Coincidence? Maybe luck. Or maybe just a panicked brain clinging to the only familiar place around. {{user}}, someone she had never really been friends with but always greeted out of habit — “normal acquaintances, nothing more.” But right now, that house looked like salvation.
Inside, behind closed curtains, {{user}} was spending a quiet evening. Nothing special: a soft-playing show on the laptop, a plate of dinner on the table, dim, cozy light. No sirens, no alarms, no frantic girls sprinting for their lives — until someone pounded on the door.
Dull, quick, insistent. Again. And again.
{{user}} sighed, stood up, walked to the door, slid the latch aside, and barely cracked it open before seeing Rue — messy, breathless, eyes like a cornered animal.

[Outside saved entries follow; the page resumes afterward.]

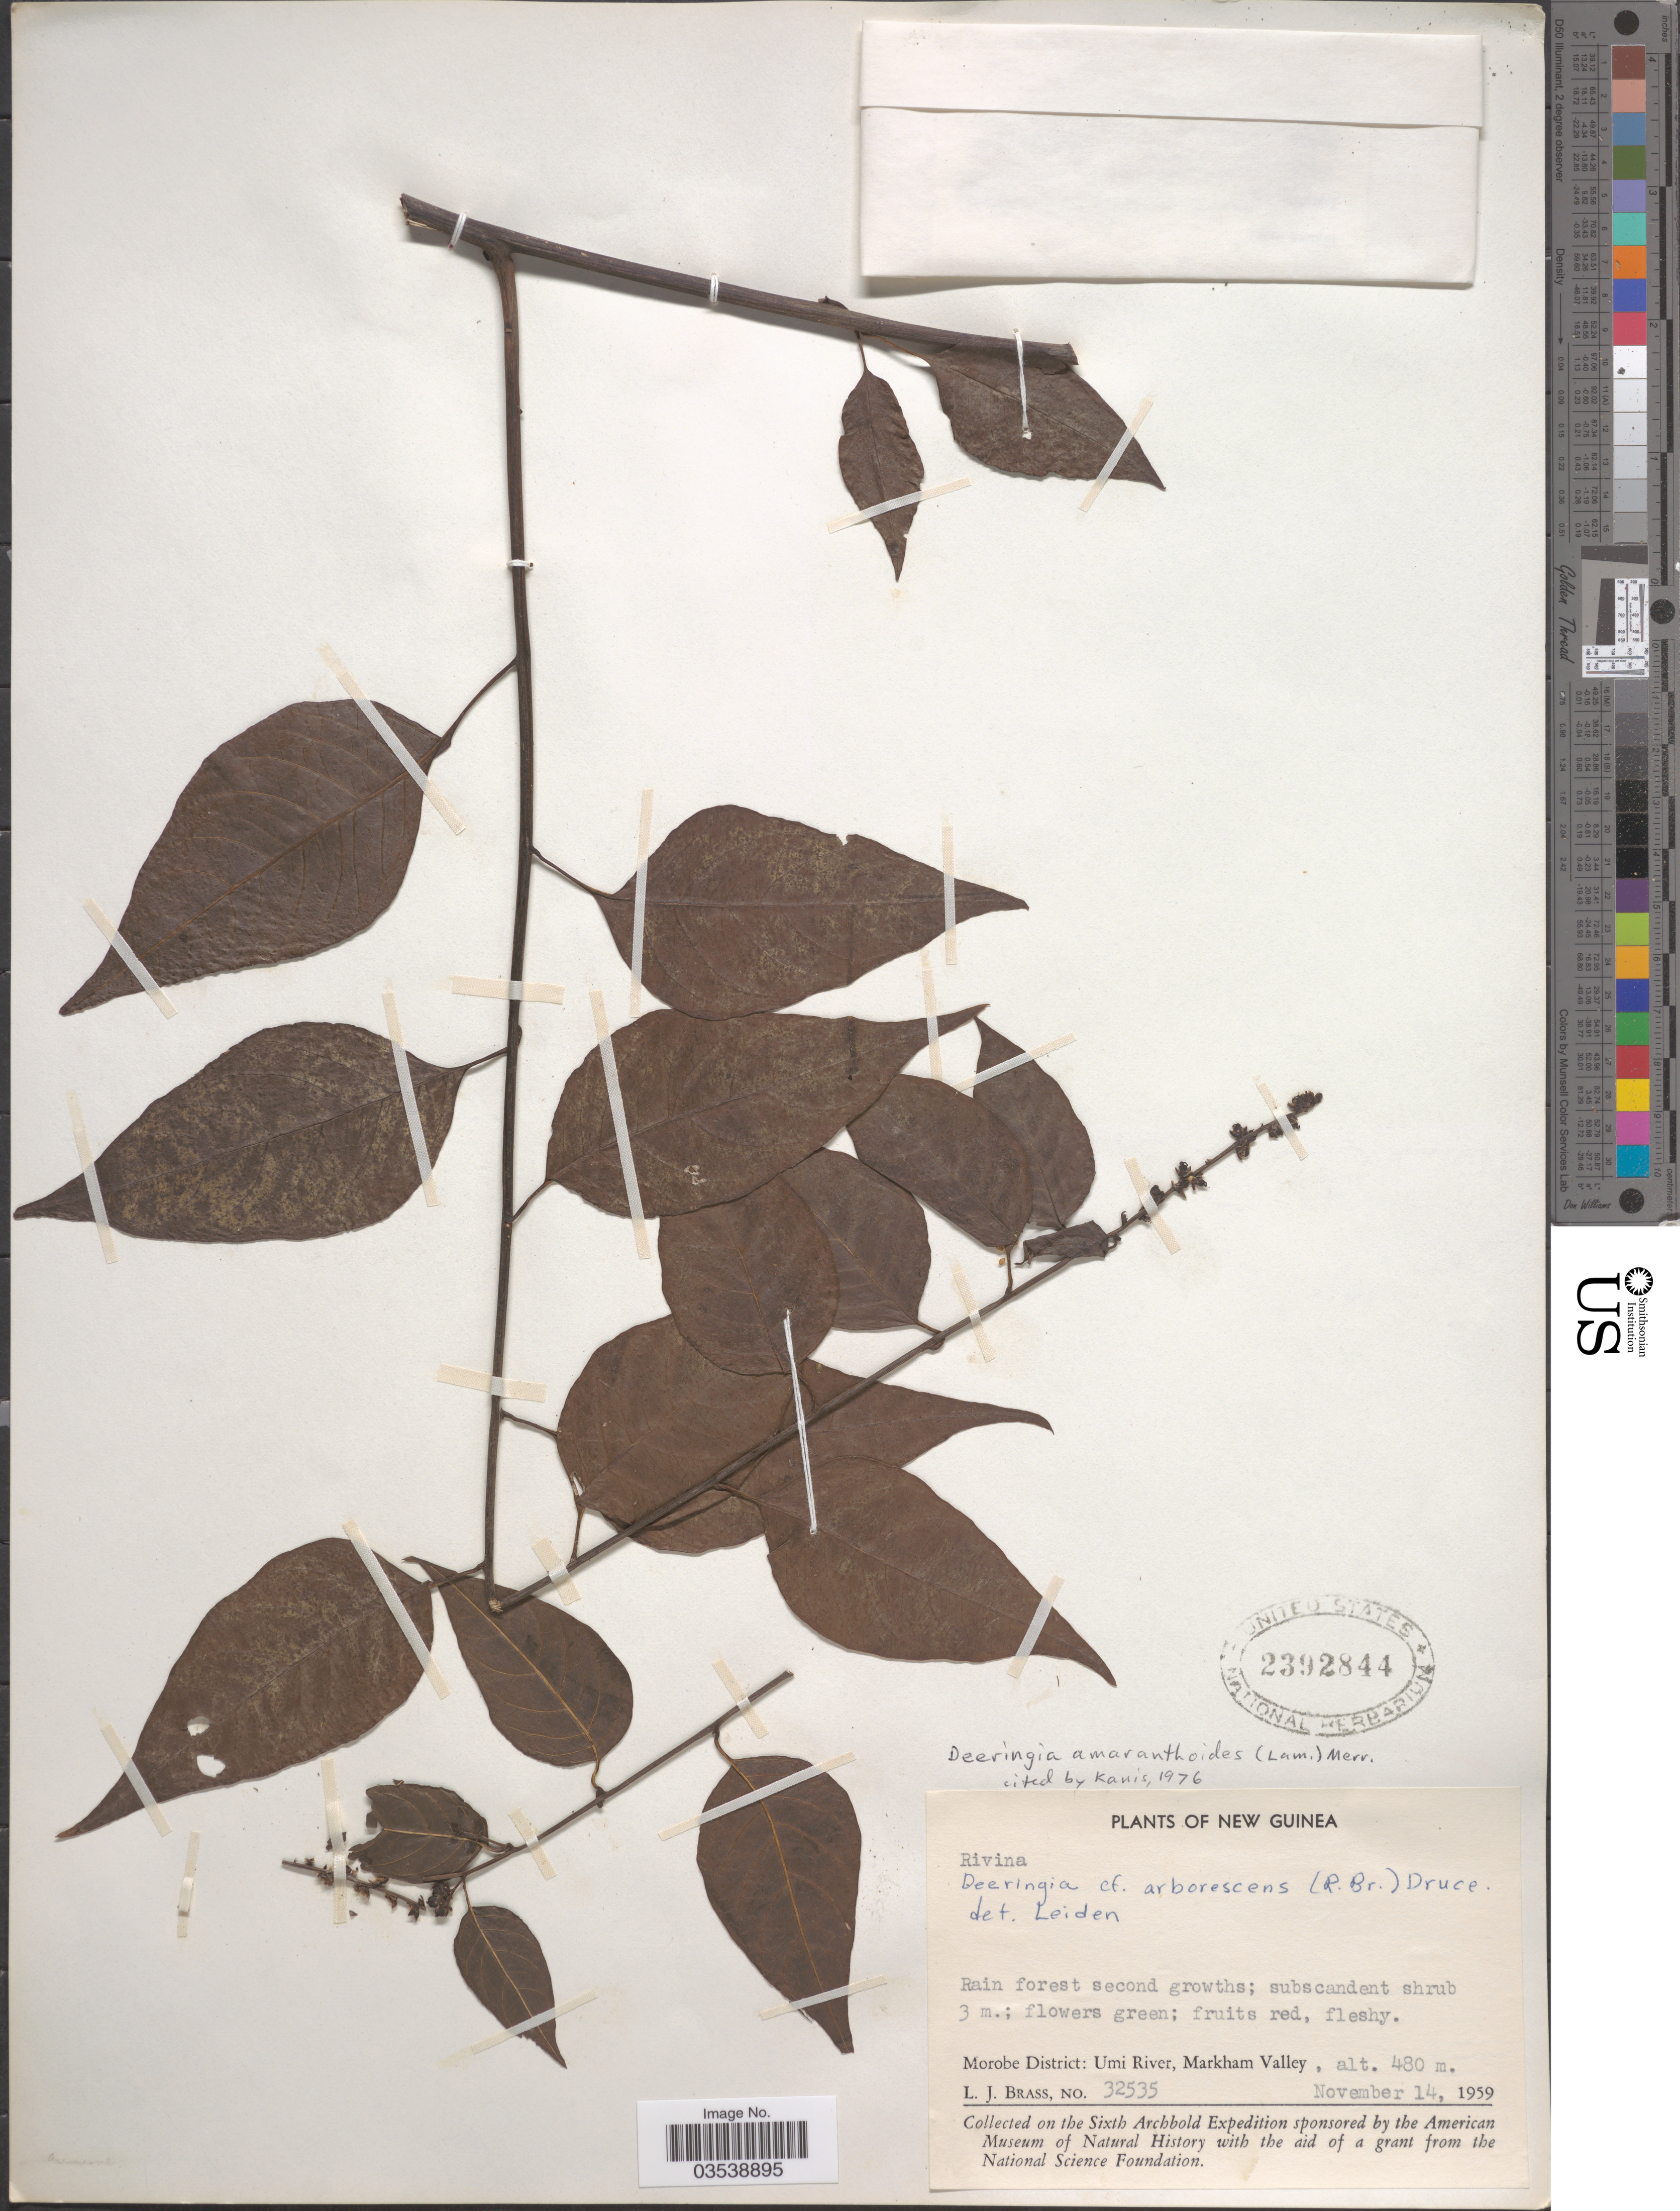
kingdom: Plantae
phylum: Tracheophyta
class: Magnoliopsida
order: Caryophyllales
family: Amaranthaceae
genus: Deeringia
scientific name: Deeringia amaranthoides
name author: (Lam.) Merr.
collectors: L. J. Brass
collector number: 32535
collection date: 1959-11-14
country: Papua New Guinea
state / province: Morobe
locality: New Guinea. Morobe District: Umi River, Markham Valley.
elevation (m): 480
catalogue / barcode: US 2392844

She started talking immediately. Fast, rambling, as if afraid she’d be cut off:
“Can I… uh… come in for just a minute? It’s just… there’s this dog… a huge one… and, um, I’m scared of it! And also… my leg kinda hurts… and it might start raining… and I actually wanted to ask you something important! Really important! Just for a minute, okay?”
Sirens swept by somewhere in the distance, their reflection flickering faintly in her eyes. Rue tried to smile — a strained, awkward, almost childlike smile.
“Please. Just for a little bit.”
She clasped her hands together, almost like she was praying, looking at {{user}} with a pleading, bewildered expression — the kind that’s hard to turn away from.